The second responsibility of the Controller would be to handle User Input. The Controller provides for example a button named @FXML Button endTurn;. Here is the controller responsible to grab the input from the User (mostly by attaching a Listener on that Button) and execute the method endTurn on the model side. The controller would also be responsible to execute an Update on the GUI after the button has been pressed, so that the current Player name would be displayed properly. Again, the value of the current Player would com from the model and the Controller would ask the model for the value (by calling the method getCurrentPlayer()on the model.

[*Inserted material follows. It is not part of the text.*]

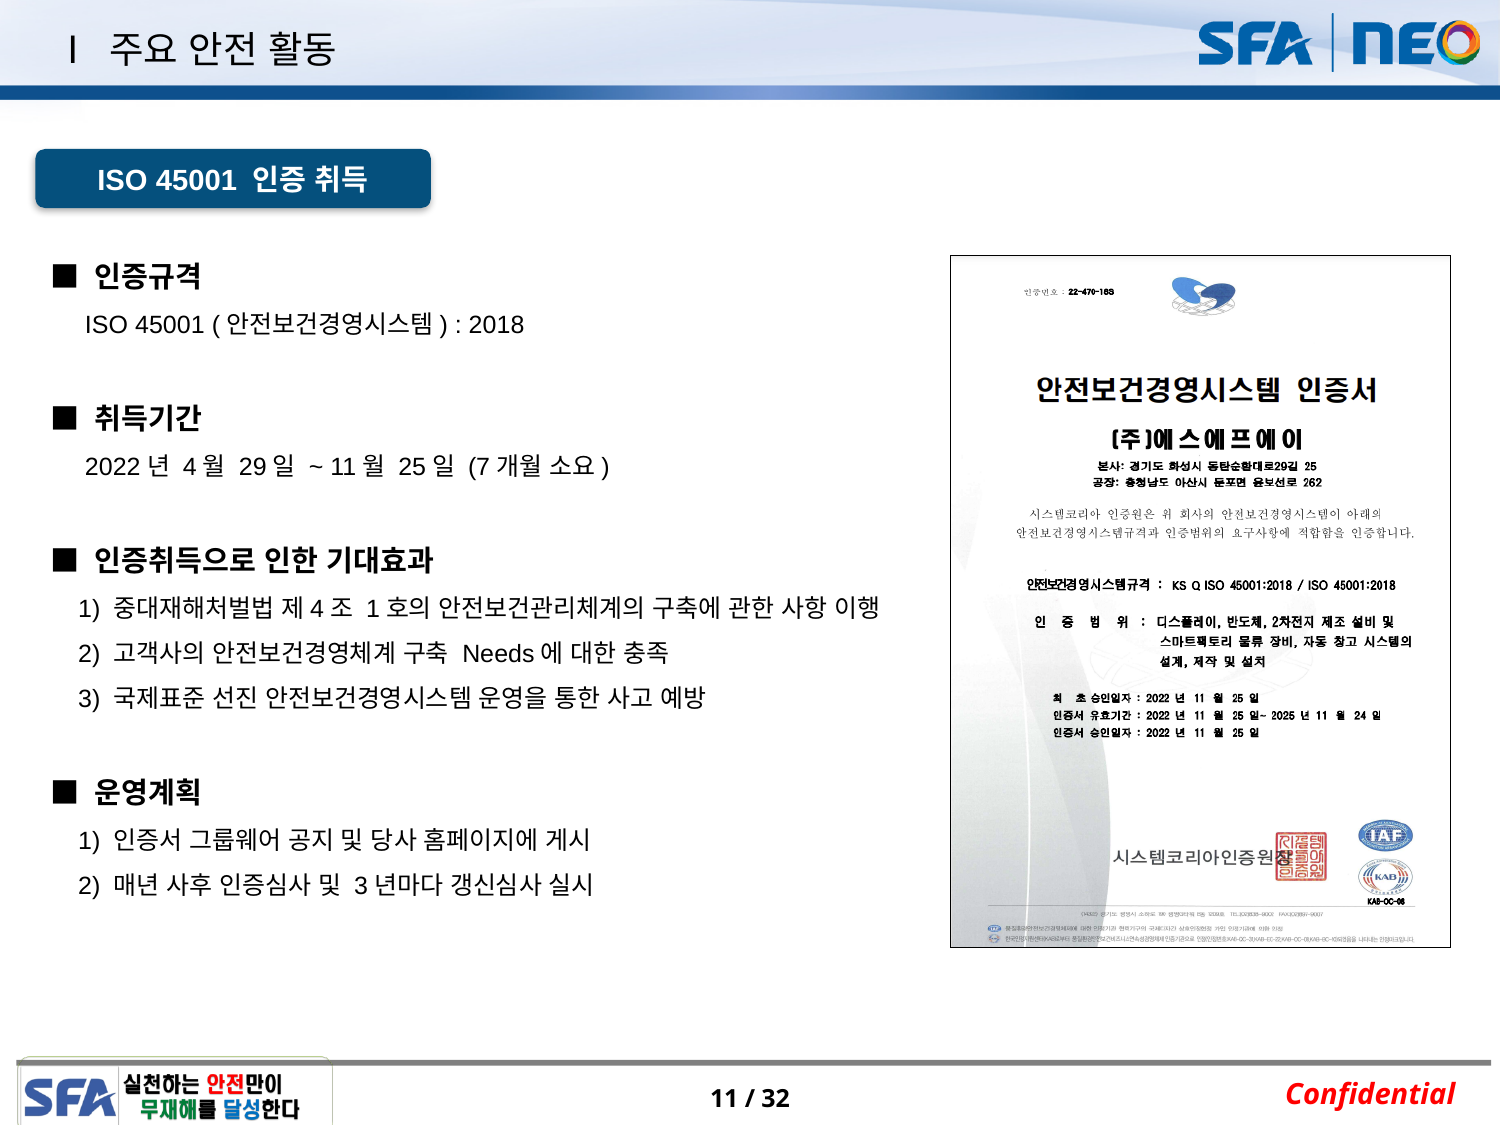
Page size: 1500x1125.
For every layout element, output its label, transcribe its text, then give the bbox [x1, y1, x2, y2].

JavaFx Implemetation Hints:

public class App extends Application {

    public static void main(String[] args) {
        launch(args);
    }

    private Pane root;

    @Override
    public void init() {
        Game game = new Game();
        ControllerFactory controllerFactory = new ControllerFactory(game);
        try {
            FXMLLoader fxmlLoader = new FXMLLoader(getFxml());
            fxmlLoader.setControllerFactory(controllerFactory);
            root = fxmlLoader.load();
        } catch (IOException e) {
            //Log output please (I use a Logger for that)
        }
        RootController rootController = controllerFactory.getRootController();
        game.init();
        rootController.init();
    }

    @Override
    public void start(Stage stage) {
        if (root != null) {
            stage.setScene(new Scene(root));
            stage.setTitle("title");
            stage.show();
        } else {
            //Log output please (I use a Logger for that)
            Platform.exit();
            System.exit(0);
        }
    }

}
public class ControllerFactory implements Callback<Class<?>, Object> {

    private final Game game;

    private RootController rootController;

    public ControllerFactory(Game game) {
        this.game = game;
    }

    @Override
    public Object call(Class<?> type) {
        if (type == RootController.class) {
            //inject the Model in the controller
            rootController = new RootController(game); 
            return rootController;
        } else {
            // default behavior for controllerFactory:
            try {
                return type.getDeclaredConstructor().newInstance();
            } catch (Exception exc) {
                exc.printStackTrace();
                throw new RuntimeException(exc); // fatal, just bail...
            }
        }
    }

    public RootController getRootController() {
        return rootController;
    }


}

Conclusion What this points out is that the controller is depending on the Game, but the Game is independent from the Controller.

Think of it: you can create new Controllers for any GUI: Android, Console, JavaFX, Swing, TCP/IP, whatever ^_^ - all without ever changing the Game-class!